RAG(Retrieval-Augmented Generation) 시스템을 대상으로 **평가(Eval) → 분석(Analysis) → 추적(Tracing) → 개선 루프**를 하나의 워크플로로 묶는 CLI + Web UI 플랫폼입니다.

[![PyPI](https://img.shields.io/pypi/v/evalvault.svg)](https://pypi.org/project/evalvault/)
[![Python 3.12+](https://img.shields.io/badge/python-3.12+-blue.svg)](https://www.python.org/downloads/)
[![CI](https://github.com/ntts9990/EvalVault/actions/workflows/ci.yml/badge.svg?branch=main)](https://github.com/ntts9990/EvalVault/actions/workflows/ci.yml)
[![License](https://img.shields.io/badge/license-Apache%202.0-blue.svg)](LICENSE.md)

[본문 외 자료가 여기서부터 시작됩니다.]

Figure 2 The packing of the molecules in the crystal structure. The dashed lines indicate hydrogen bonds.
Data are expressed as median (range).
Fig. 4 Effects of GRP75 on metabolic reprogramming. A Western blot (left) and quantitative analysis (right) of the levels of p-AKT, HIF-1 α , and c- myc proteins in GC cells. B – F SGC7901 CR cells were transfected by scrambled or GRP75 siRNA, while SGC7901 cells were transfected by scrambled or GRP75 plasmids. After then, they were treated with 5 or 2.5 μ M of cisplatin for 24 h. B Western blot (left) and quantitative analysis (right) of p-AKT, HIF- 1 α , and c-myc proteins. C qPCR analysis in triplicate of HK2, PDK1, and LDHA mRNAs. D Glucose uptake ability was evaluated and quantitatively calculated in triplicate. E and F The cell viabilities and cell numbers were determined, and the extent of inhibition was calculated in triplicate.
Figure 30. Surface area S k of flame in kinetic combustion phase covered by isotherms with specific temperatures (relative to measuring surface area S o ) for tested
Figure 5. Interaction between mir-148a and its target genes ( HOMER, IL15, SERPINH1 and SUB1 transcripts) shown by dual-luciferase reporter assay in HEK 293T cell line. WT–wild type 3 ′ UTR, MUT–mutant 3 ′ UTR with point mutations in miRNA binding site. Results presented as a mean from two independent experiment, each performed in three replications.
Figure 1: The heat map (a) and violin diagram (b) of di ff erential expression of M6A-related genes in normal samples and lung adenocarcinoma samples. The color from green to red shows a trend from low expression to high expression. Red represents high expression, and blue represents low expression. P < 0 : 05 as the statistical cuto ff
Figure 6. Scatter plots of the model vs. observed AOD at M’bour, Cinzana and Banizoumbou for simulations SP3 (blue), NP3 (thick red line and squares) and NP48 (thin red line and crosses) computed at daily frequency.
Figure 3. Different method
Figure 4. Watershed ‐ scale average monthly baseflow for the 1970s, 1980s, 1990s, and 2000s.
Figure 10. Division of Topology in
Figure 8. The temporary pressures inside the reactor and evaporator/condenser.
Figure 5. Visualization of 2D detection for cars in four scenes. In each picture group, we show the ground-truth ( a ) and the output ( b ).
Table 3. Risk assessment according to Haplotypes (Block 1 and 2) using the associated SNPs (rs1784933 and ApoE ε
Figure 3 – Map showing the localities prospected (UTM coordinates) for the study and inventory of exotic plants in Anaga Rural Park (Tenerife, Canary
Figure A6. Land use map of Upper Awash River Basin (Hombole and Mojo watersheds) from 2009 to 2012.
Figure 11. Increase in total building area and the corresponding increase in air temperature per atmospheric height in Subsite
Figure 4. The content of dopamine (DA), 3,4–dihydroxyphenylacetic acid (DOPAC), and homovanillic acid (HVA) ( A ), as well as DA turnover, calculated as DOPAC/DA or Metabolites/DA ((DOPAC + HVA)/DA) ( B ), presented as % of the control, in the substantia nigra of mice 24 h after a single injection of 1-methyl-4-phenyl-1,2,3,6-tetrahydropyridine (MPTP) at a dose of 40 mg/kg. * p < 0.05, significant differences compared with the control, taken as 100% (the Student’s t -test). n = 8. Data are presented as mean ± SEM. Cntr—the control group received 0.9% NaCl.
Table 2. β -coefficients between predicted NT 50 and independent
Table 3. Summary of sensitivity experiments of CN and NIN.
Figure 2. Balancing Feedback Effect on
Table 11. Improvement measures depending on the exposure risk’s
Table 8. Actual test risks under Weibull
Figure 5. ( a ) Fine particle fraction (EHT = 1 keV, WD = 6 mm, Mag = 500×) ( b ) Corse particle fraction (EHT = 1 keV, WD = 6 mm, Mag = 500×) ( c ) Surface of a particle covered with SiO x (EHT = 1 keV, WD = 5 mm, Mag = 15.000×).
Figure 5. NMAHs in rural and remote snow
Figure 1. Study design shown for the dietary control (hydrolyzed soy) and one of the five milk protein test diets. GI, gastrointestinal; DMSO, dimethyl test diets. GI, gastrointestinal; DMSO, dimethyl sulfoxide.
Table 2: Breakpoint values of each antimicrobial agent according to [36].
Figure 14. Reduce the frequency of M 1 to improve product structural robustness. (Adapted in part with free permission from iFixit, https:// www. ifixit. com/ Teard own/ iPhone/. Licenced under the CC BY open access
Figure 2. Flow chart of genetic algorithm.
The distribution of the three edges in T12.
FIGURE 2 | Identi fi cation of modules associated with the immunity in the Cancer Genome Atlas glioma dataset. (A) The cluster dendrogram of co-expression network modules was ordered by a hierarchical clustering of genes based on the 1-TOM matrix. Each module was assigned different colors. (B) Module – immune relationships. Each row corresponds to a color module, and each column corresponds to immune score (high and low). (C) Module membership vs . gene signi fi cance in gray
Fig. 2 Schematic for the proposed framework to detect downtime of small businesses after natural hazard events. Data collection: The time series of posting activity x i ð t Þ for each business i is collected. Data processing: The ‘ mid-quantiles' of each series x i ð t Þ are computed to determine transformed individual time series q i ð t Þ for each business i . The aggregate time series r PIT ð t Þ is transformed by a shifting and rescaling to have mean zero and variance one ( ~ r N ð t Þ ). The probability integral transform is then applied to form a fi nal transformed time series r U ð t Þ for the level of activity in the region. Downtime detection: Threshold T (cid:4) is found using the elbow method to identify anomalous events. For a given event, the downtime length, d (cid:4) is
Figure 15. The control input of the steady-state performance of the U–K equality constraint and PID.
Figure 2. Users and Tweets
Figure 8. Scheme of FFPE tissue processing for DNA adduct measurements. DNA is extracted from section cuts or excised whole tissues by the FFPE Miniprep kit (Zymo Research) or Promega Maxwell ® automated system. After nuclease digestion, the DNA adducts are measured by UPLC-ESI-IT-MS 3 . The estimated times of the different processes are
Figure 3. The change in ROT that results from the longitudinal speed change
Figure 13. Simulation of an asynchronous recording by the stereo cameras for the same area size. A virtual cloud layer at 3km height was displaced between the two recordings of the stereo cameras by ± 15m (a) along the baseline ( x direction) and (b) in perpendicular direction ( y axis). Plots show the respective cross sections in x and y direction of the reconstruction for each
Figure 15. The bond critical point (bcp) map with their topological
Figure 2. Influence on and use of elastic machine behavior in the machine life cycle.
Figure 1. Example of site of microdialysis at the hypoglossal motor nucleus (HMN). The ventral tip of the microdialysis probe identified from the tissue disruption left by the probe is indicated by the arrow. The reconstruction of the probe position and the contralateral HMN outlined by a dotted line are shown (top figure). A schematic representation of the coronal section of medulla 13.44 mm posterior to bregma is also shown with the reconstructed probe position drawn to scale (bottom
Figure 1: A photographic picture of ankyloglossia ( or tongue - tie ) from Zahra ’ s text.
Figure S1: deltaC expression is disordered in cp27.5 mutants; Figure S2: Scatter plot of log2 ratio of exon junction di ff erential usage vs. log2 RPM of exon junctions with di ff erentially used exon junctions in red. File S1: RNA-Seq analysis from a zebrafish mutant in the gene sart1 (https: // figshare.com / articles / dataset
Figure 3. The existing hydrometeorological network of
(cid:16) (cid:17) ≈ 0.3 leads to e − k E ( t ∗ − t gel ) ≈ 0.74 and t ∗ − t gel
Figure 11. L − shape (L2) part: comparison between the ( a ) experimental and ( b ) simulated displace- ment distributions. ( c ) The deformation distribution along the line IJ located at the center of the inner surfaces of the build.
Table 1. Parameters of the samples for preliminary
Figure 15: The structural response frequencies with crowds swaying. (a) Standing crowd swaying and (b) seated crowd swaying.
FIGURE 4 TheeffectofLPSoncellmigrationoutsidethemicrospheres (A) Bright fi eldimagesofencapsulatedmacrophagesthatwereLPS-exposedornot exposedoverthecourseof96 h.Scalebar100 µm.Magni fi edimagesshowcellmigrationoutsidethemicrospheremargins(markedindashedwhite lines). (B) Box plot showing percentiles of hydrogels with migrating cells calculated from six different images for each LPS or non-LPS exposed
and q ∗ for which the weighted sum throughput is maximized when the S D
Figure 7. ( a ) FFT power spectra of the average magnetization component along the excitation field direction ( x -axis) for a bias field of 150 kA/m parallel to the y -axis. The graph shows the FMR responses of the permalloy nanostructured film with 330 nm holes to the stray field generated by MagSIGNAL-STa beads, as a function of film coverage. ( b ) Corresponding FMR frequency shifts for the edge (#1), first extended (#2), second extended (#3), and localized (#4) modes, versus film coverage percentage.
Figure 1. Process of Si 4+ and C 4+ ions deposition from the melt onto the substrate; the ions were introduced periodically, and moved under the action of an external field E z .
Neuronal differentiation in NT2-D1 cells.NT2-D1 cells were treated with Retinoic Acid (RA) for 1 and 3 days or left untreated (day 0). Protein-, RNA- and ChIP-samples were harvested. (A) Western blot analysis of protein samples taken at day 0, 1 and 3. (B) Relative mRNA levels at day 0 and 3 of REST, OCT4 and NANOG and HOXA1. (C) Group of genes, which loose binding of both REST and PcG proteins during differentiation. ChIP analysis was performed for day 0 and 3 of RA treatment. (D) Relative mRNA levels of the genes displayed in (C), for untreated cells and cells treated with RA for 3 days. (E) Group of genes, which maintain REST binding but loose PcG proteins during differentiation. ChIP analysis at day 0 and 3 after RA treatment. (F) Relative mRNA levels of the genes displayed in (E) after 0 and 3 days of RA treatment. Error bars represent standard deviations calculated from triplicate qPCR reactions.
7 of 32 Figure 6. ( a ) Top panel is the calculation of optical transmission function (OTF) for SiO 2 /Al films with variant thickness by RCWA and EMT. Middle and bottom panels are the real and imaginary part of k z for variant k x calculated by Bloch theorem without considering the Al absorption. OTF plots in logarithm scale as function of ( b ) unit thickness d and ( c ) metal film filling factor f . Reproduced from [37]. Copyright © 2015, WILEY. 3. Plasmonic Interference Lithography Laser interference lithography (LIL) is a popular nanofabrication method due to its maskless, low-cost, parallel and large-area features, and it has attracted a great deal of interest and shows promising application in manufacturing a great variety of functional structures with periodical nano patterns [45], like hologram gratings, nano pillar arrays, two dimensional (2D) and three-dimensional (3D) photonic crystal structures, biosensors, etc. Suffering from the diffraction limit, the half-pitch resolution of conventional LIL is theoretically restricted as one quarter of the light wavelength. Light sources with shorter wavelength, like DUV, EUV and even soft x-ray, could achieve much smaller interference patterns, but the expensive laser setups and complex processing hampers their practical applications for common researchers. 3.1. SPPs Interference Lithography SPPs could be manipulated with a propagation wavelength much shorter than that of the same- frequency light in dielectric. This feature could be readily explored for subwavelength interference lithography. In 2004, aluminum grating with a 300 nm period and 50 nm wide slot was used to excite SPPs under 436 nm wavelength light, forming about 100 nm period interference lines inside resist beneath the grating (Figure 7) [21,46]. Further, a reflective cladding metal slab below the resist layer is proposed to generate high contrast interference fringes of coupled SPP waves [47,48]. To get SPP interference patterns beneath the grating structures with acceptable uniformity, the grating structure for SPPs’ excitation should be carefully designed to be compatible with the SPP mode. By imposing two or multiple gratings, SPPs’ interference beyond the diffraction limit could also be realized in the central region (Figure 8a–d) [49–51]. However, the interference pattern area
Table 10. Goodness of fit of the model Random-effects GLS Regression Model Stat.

English version? See `README.en.md`.

---

## Quickstart (CLI)

```bash
uv sync --extra dev
cp .env.example .env

uv run evalvault run --mode simple tests/fixtures/e2e/insurance_qa_korean.json \
  --metrics faithfulness,answer_relevancy \
  --profile dev \
  --auto-analyze
```

Tip: 기본 저장소는 Postgres+pgvector입니다. SQLite를 쓰려면 `--db` 또는 `DB_BACKEND=sqlite` + `EVALVAULT_DB_PATH`를 지정하세요.

---

## 핵심 기능

- **End-to-End 평가 루프**: Eval → Analysis → Tracing → Improvement를 한 흐름으로 실행
- **Dataset 중심 운영**: 합격 기준(threshold)을 데이터셋에 유지
- **Artifacts-first**: 보고서뿐 아니라 모듈별 원본 결과를 구조화 저장
- **옵션형 Observability**: Phoenix/Langfuse/MLflow는 필요할 때만 활성화
- **CLI + Web UI**: 동일 run_id 기반으로 히스토리/비교/리포트 통합

---

## 문서 허브

- 문서 인덱스: `docs/INDEX.md`
- 핸드북(교과서형): `docs/handbook/INDEX.md`
- 외부 요약본: `docs/handbook/EXTERNAL.md`
- 운영 가이드(로컬/도커/관측/런북): `docs/handbook/CHAPTERS/04_operations.md`
- 워크플로(실행/분석/비교/회귀): `docs/handbook/CHAPTERS/03_workflows.md`
- 품질/테스트/CI: `docs/handbook/CHAPTERS/06_quality_and_testing.md`
- 아키텍처: `docs/handbook/CHAPTERS/01_architecture.md`
- 오프라인/폐쇄망(Docker/모델 캐시): `docs/guides/OFFLINE_DOCKER.md`, `docs/guides/OFFLINE_MODELS.md`

참고(호환성): `docs/guides/USER_GUIDE.md`, `docs/guides/DEV_GUIDE.md` 등 일부 문서는 과거 링크 호환을 위한 deprecated 스텁이며, 최신 내용은 handbook을 따릅니다.

---

## Web UI

```bash
# API
uv run evalvault serve-api --reload

# Frontend
cd frontend
npm install
npm run dev
```

브라우저에서 `http://localhost:5173` 접속 후, Evaluation Studio에서 실행/히스토리/리포트를 확인합니다.

---

## 오프라인/폐쇄망

- Docker 이미지 번들: `docs/guides/OFFLINE_DOCKER.md`
- NLP 모델 캐시 번들: `docs/guides/OFFLINE_MODELS.md`

LLM 모델은 폐쇄망 내부 인프라가 관리하며, EvalVault는 **분석용 NLP 모델 캐시**만 번들에 포함합니다.

---

## 기여

```bash
uv run ruff check src/ tests/
uv run ruff format src/ tests/
uv run pytest tests -v
```

- 기여 가이드: `CONTRIBUTING.md`
- 개발/테스트 루틴: `AGENTS.md`, `docs/handbook/CHAPTERS/06_quality_and_testing.md`

---

## License

EvalVault is licensed under the [Apache 2.0](LICENSE.md) license.